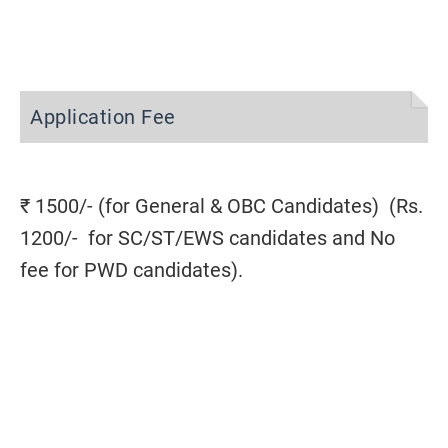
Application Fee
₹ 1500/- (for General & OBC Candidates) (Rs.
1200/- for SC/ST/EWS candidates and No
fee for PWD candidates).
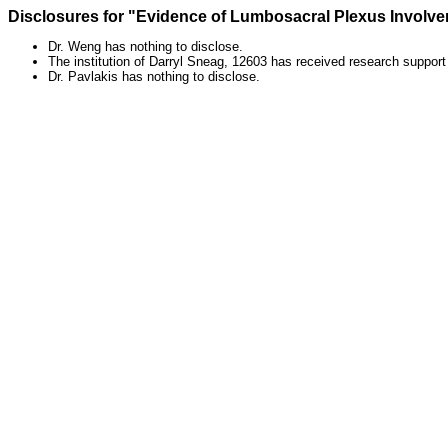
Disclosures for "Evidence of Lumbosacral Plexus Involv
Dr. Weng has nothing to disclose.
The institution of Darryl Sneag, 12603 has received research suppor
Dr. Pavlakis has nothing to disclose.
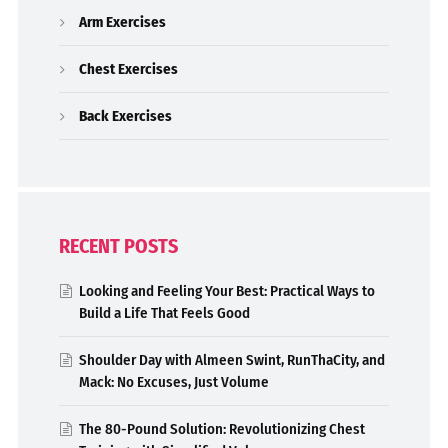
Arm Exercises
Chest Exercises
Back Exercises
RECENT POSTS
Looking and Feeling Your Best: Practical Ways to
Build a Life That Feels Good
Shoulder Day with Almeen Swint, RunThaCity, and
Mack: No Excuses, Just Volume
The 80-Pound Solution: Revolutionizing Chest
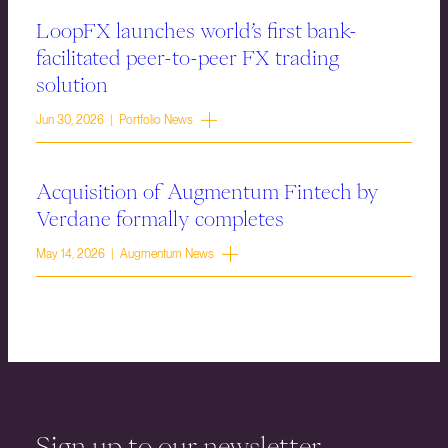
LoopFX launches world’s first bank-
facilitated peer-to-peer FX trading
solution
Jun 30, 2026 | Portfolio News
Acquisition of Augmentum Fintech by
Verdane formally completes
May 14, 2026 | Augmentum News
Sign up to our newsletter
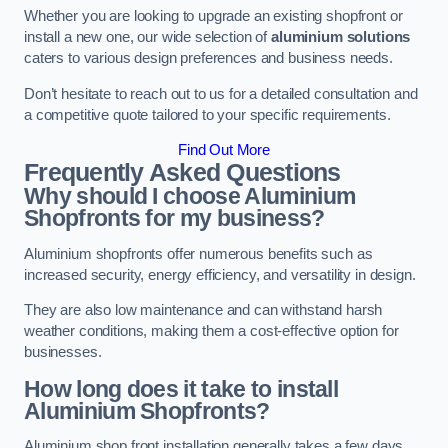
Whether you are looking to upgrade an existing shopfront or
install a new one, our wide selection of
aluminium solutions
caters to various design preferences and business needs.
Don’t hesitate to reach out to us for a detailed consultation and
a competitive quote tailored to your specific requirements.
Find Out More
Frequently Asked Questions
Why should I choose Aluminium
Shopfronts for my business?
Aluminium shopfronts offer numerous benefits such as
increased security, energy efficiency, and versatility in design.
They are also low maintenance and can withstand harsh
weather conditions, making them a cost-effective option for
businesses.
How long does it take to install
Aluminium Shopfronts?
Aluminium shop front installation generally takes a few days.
________
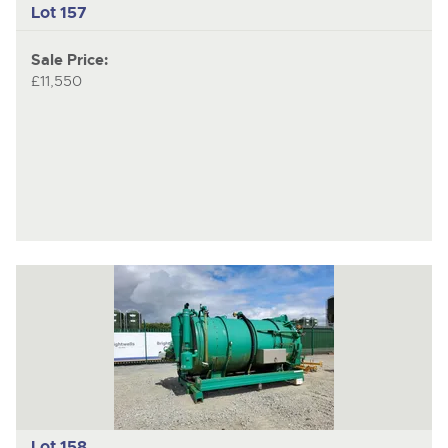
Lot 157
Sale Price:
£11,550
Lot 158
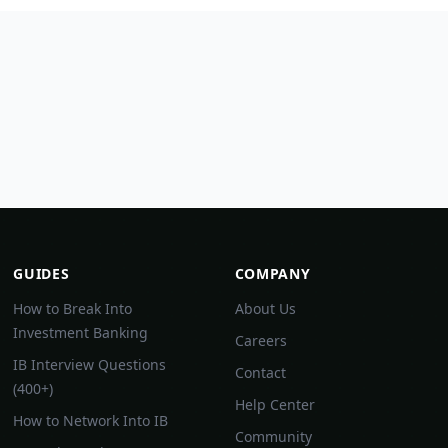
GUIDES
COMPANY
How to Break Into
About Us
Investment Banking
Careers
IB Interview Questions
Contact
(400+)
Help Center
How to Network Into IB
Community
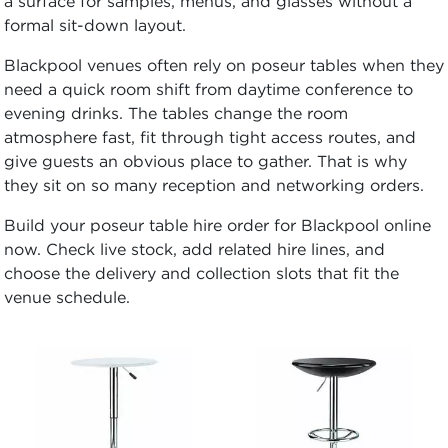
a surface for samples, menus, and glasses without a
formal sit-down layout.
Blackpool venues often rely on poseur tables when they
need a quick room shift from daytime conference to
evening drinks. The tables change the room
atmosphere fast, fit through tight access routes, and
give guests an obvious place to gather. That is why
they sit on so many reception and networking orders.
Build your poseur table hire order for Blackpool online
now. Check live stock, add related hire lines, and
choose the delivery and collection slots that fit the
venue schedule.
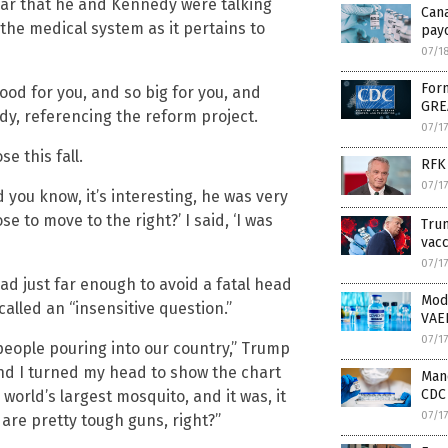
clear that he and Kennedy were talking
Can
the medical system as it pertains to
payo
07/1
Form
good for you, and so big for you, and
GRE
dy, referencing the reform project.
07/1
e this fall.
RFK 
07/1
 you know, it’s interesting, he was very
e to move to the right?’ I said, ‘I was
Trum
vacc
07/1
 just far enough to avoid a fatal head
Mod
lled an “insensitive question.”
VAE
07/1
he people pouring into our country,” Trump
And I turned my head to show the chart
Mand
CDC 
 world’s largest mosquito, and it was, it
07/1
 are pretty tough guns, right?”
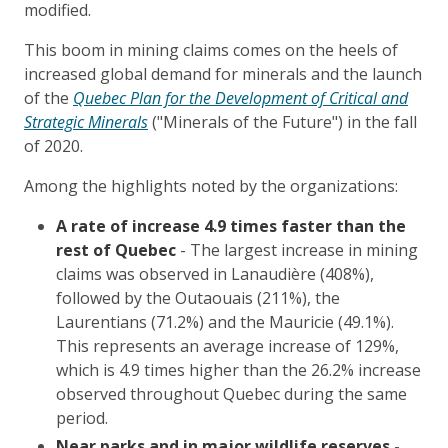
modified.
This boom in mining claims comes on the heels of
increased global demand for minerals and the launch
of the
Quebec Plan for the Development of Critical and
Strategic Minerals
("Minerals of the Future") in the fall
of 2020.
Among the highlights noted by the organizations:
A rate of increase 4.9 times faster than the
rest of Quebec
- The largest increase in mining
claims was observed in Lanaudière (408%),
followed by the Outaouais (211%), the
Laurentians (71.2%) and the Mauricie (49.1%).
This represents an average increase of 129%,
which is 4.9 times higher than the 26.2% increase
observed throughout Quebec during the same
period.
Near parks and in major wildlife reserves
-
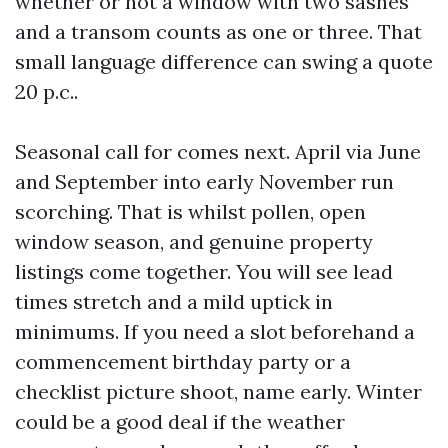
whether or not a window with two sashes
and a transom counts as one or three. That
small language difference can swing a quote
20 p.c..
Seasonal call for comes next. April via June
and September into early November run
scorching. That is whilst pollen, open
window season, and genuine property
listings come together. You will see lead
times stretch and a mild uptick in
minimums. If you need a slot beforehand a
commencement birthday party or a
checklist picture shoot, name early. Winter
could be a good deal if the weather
________
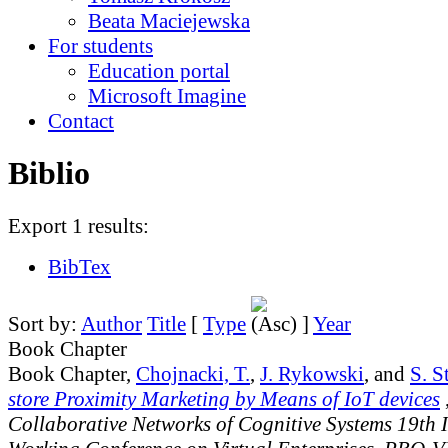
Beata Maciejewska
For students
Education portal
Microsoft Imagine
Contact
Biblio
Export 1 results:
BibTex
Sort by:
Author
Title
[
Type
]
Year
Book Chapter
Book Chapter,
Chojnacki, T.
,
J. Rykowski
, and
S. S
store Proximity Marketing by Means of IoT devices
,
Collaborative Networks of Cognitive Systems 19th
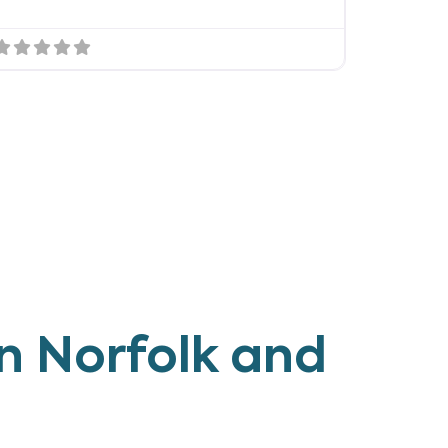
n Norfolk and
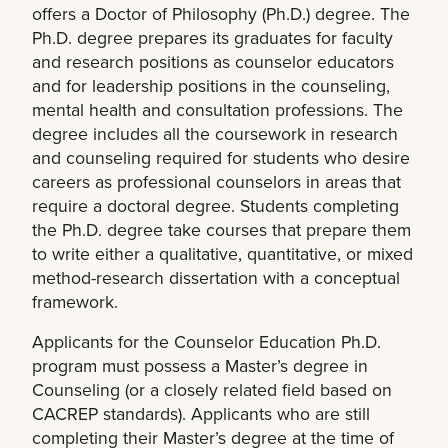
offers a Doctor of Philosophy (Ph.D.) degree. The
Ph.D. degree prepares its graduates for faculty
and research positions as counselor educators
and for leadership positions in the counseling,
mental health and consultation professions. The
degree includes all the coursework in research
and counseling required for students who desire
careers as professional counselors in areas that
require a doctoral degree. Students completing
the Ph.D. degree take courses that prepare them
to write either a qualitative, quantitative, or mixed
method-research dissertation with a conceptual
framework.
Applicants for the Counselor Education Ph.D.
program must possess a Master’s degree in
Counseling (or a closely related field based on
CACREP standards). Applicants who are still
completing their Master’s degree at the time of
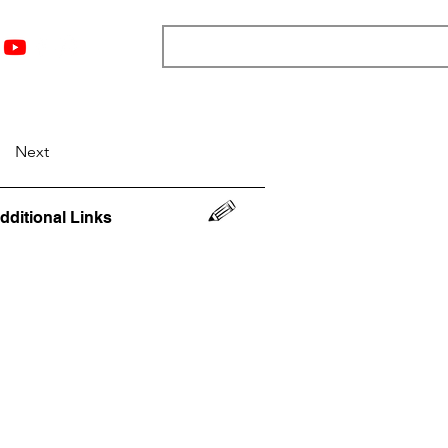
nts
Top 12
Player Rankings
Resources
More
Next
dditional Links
________
> **REQUIRED ACTION**:
Across the entries, how many lines hold the word "quote"? Say only the number.

> **RESULT FOR THIS EXERCISE**:
2